Aus dem verschlafenen Fischernest Yerba Buena mit ca. 200 Bewohnern wurde bis 1851 die pulsierende Metropole San Francisco mit fast 40.000 Menschen. Die Bevölkerungszahl Kaliforniens explodierte. Immer neue Goldadern heizten den Boom wöchentlich weiter an. Allein 1849 kamen über 90.000 Menschen, davon ein Drittel aus verschiedenen Ländern der Erde. Um 1855 hatte Kalifornien bereits über 300.000 Einwohner. Schon im September 1850 wurde Kalifornien vollgültiger Staat der USA – ohne vorher, wie üblich, den Status eines „Territoriums“ unter Bundesverwaltung durchlaufen zu müssen.

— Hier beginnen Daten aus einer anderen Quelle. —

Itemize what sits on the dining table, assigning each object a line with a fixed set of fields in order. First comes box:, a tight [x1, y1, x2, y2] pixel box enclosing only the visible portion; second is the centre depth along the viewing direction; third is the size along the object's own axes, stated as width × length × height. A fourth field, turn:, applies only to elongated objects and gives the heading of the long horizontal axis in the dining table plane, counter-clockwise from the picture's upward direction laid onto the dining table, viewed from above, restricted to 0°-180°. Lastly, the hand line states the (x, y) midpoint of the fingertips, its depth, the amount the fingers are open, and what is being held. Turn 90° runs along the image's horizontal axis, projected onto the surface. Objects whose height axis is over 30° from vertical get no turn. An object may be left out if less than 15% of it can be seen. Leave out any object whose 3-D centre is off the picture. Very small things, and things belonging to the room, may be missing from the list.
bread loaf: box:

Der größte Verlierer des Goldrausches war Johann August Sutter, ein aus dem Badischen stammender Abenteurer, der in der Schweizer Armee gedient und der in der damals noch mexikanisch beherrschten Region eine blühende Kolonie geschaffen hatte. Seine Arbeiter liefen weg, um nach Gold zu suchen. Die Goldsucher zerstörten seine Felder und Viehweiden. Hereinströmende weitere Prospektoren erkannten seine mexikanischen Landrechte nicht an und besetzten seine Ländereien. Als er sich ihnen in den Weg stellen wollte, verlor er fast sein Leben.
Die Legende, daß der „Kaiser von Kalifornien“, wie der Mythos ihn manchmal nannte, in Armut geendet sei, stimmt zwar nicht, aber sein ehrgeiziges Siedlungsprojekt ging zugrunde. Er mußte seine Kolonie verlassen und kehrte nie mehr nach Kalifornien zurück.

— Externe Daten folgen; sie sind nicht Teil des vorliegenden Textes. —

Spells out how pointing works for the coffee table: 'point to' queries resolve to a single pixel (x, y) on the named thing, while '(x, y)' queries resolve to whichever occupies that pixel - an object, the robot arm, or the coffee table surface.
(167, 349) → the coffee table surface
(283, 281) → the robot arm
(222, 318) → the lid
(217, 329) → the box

Der kalifornische Goldrausch fachte eine ungeheure Dynamik an. Der Westen Amerikas, bis dahin vielfach als wertlose Wüste angesehen, gewann eine überwältigende Attraktivität.
Postkutschenlinien durch den Kontinent entstanden, der Pony Express wurde gegründet, um die Kommunikation zwischen Ost und West aufrechtzuerhalten. Gefolgt vom Telegrafenbau und letztlich den transkontinentalen Eisenbahnlinien.

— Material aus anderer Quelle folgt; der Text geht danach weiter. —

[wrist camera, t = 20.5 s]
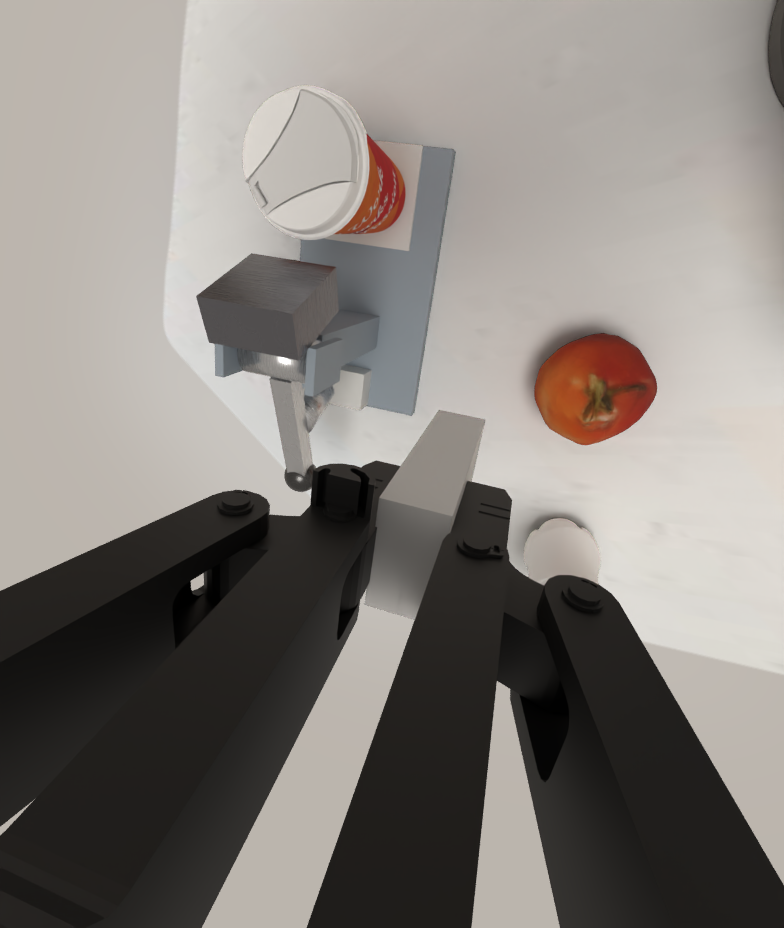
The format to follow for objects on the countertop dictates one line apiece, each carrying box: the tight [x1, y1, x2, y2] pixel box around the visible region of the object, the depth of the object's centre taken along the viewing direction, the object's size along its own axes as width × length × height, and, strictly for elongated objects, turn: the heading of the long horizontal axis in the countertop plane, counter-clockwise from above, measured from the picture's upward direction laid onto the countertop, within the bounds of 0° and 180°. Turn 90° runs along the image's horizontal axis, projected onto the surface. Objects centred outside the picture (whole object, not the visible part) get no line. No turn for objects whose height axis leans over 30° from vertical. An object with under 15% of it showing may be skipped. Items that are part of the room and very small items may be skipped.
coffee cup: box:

Der kalifornische Goldrausch gilt als der erste „globale Goldrausch“, weil er Menschen aller Herren Länder in den Westen der USA lockte. Einwanderer kamen aus ganz Europa, aus Lateinamerika, aus dem mittleren Osten, aus Asien. Vor allem Chinesen strömten ins Land, gründeten Wäschereien, Restaurants und Opiumhöhlen. Die Tatsache, daß heute „China Town“ in San Francisco als größte chinesische Stadt außerhalb Chinas gilt hat ihren Ursprung in den Tagen des Goldrausches.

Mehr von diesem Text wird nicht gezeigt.